In late December 2009, I joined the BBC as arts editor, a newly-created role, having spent the previous seven years as a director of Tate.
There, I was responsible for Tate Online – the UK’s most popular art website – where I was fortunate to find an extraordinary team of dedicated editors and programmers who rightly won numerous awards including a Bafta and a Webby. I set up a TV production unit, making arts programmes for Channel 4 and ITV and finalised a movie deal with Aardman Animation shortly before I left. With a terrific team, I created Tate Etc, the UK’s highest-circulation art magazine.
I began my life in the arts just below the bottom rung of the ladder as an 18-year-old shop assistant in Our Price Records. This was followed by stints as a holiday camp entertainer (at the same place where Hi-De-Hi was filmed), as a stage-hand at Sadler’s Wells and as a runner for a TV company.

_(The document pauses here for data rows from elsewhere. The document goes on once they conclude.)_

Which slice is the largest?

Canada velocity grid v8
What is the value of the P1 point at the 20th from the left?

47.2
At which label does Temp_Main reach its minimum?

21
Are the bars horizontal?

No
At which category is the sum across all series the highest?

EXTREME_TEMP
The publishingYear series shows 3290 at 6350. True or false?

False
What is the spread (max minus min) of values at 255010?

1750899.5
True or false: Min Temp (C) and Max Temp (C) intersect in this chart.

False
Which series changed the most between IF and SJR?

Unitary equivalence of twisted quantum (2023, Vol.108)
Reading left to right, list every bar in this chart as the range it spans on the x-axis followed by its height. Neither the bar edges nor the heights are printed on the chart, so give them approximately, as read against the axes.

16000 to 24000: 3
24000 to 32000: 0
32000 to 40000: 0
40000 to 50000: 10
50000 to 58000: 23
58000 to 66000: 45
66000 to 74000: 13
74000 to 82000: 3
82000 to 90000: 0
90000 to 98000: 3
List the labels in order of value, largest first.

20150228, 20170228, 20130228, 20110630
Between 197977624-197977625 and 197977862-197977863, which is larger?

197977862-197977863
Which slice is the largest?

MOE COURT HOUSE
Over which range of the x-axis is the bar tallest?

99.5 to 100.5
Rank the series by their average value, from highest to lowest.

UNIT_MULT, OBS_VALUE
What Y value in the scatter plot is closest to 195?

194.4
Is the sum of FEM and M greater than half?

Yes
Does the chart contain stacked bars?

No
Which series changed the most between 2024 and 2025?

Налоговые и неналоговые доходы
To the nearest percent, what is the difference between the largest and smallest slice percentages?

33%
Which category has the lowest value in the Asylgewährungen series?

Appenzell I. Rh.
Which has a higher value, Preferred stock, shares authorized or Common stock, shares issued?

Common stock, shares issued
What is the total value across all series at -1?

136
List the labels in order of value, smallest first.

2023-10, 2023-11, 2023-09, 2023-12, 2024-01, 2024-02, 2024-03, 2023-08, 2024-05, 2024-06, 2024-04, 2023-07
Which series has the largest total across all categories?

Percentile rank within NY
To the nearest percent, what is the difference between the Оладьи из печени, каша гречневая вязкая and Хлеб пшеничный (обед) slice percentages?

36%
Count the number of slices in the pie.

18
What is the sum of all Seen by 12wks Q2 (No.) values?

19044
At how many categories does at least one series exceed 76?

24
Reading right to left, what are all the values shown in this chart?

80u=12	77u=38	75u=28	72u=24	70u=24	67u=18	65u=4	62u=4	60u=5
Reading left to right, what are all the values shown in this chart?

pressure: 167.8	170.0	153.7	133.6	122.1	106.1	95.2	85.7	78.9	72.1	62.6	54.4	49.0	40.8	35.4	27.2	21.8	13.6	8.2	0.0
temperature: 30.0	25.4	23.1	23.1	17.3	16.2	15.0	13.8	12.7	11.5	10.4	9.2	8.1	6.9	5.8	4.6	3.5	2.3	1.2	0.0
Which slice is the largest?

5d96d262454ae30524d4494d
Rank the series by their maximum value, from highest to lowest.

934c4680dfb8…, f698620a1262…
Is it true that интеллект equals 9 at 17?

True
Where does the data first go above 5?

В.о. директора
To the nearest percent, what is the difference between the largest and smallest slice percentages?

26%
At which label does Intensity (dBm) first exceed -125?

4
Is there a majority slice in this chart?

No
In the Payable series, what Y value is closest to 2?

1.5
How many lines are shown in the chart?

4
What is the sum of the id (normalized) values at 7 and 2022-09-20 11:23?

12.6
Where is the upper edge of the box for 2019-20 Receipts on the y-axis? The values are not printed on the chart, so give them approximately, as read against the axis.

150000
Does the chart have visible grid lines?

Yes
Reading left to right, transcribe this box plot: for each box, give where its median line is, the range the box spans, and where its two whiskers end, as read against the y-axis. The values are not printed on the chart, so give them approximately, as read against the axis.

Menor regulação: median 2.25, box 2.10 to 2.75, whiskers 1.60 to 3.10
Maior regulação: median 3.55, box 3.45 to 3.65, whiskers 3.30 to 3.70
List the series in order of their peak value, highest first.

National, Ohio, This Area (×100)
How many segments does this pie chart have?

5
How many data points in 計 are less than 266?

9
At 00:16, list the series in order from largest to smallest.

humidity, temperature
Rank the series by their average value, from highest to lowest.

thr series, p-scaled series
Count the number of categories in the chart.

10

In my early twenties, I co-founded Shots, a global magazine/DVD covering short films, pop promos and commercials (I eventually sold Shots; it is now owned by Emap). And for the past 20 years I have published, edited and written about the arts for a range of publications including the Times and the Guardian. I have advised many arts and media organisations and was a board member of the National Campaign for the Arts.
In the summer of 2009, I wrote and performed a one-man show at the Edinburgh Fringe called Double Art History, a light-hearted lecture on the story of modern art. The show was a sell-out; but, as friends were quick to point out, it was a very small venue.